Modes of Application

The modes of application available for cervical constructs are more limited than those available for use in other spinal regions. Thoracolumbar implants may be placed in distraction, compression, neutral, translation, flexion, extension, and lateral-bending modes. In contrast, cervical spine constructs are generally applied in the neutral mode. This is not universally true, because certain cervical plate systems and wire constructs may provide a modest degree of compression. Theoretically, cervical rod/screw (or hook) devices can be placed in the compression or distraction modes as well. However, the majority of cervical constructs in clinical use are applied in the neutral mode at the time of surgery. Biomechanical conditions change as the spine is loaded after surgery. Most “neutral” implants must resist axial compression when the upright posture is assumed.
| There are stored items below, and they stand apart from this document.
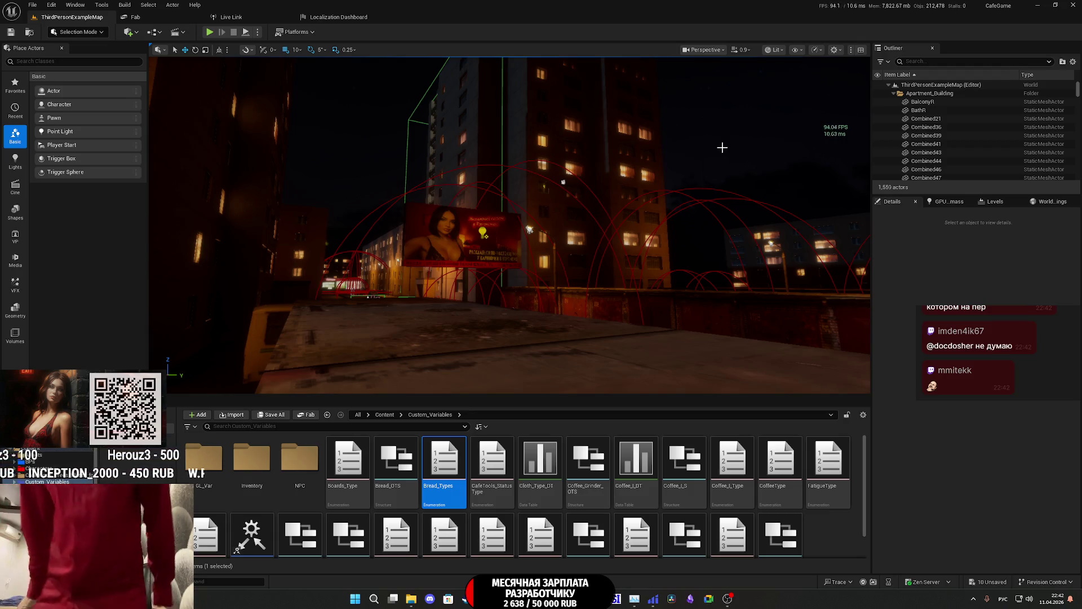
pyautogui.press('Return')
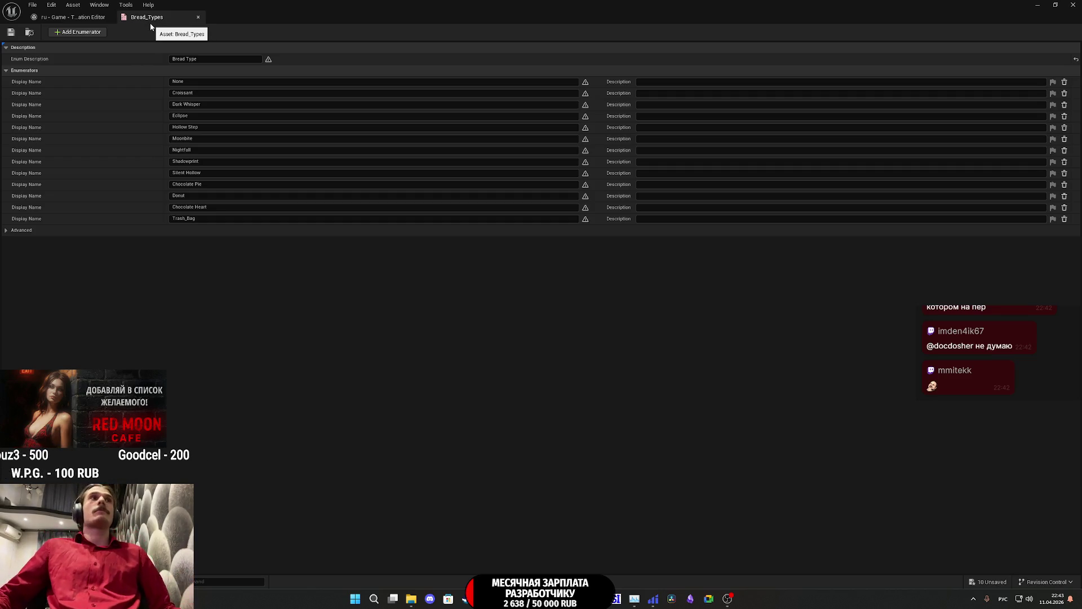
pyautogui.click(198, 17)
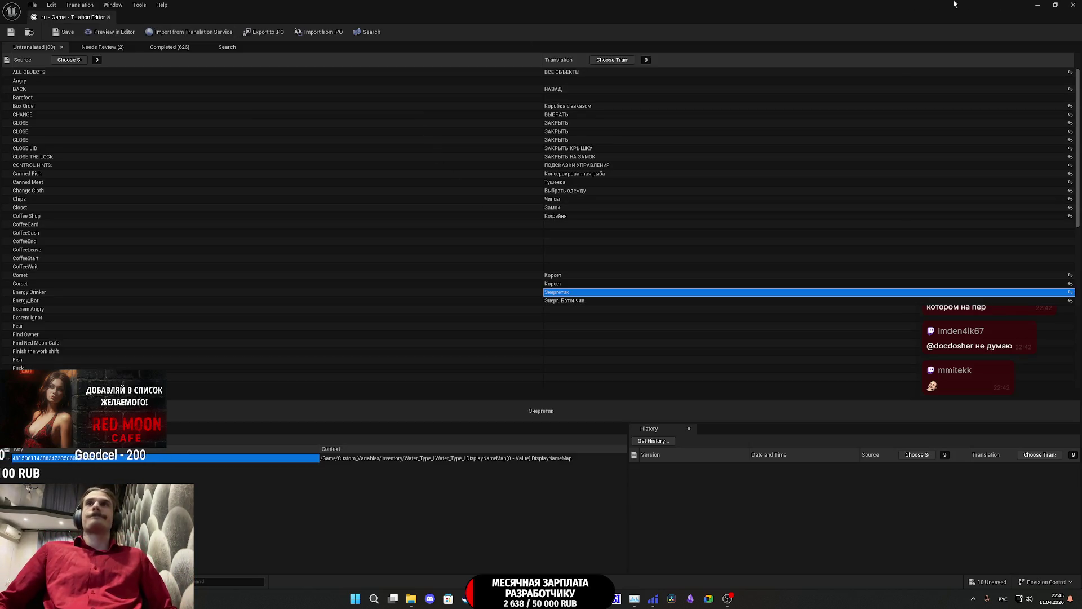
pyautogui.click(1036, 5)
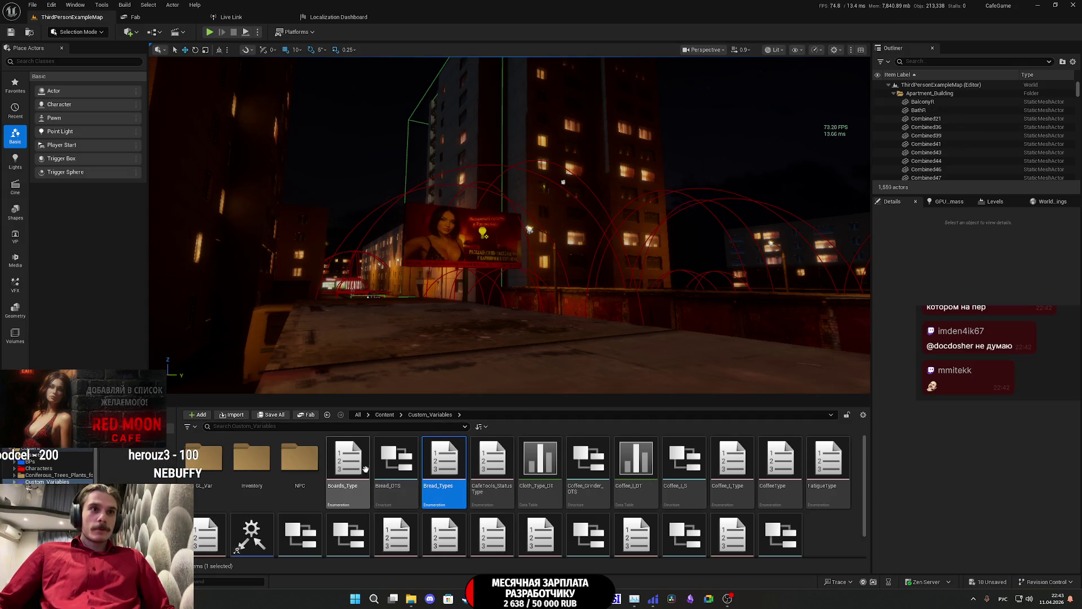
# Step: Make Boards_Type's Price Board, Recipe Board and description non-localized, then close it
pyautogui.doubleClick(364, 472)
pyautogui.click(585, 93)
pyautogui.click(617, 100)
pyautogui.click(586, 82)
pyautogui.click(625, 92)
These constructs then function in a distraction mode.

Cervical construct designs are also more limited in their mechanism of load bearing than their thoracolumbar counterparts. Generally, cervical constructs conform to one of five fundamental loadbearing types: (1) distraction fixation, (2) tension-band fixation, (3) three-point bending, (4) fixed-moment arm cantilever beam, and (5) non–fixed-moment arm cantilever beam fixation. Applied moment arm cantilever beam fixation, a technique occasionally applied in the thoracolumbar spine, is not usually used in the cervical spine. Assigning an implant to one of these fundamental loadbearing types is somewhat artificial, because a given construct may exhibit features of several mechanical types. However, it permits classification of implants by their principal biomechanical attributes.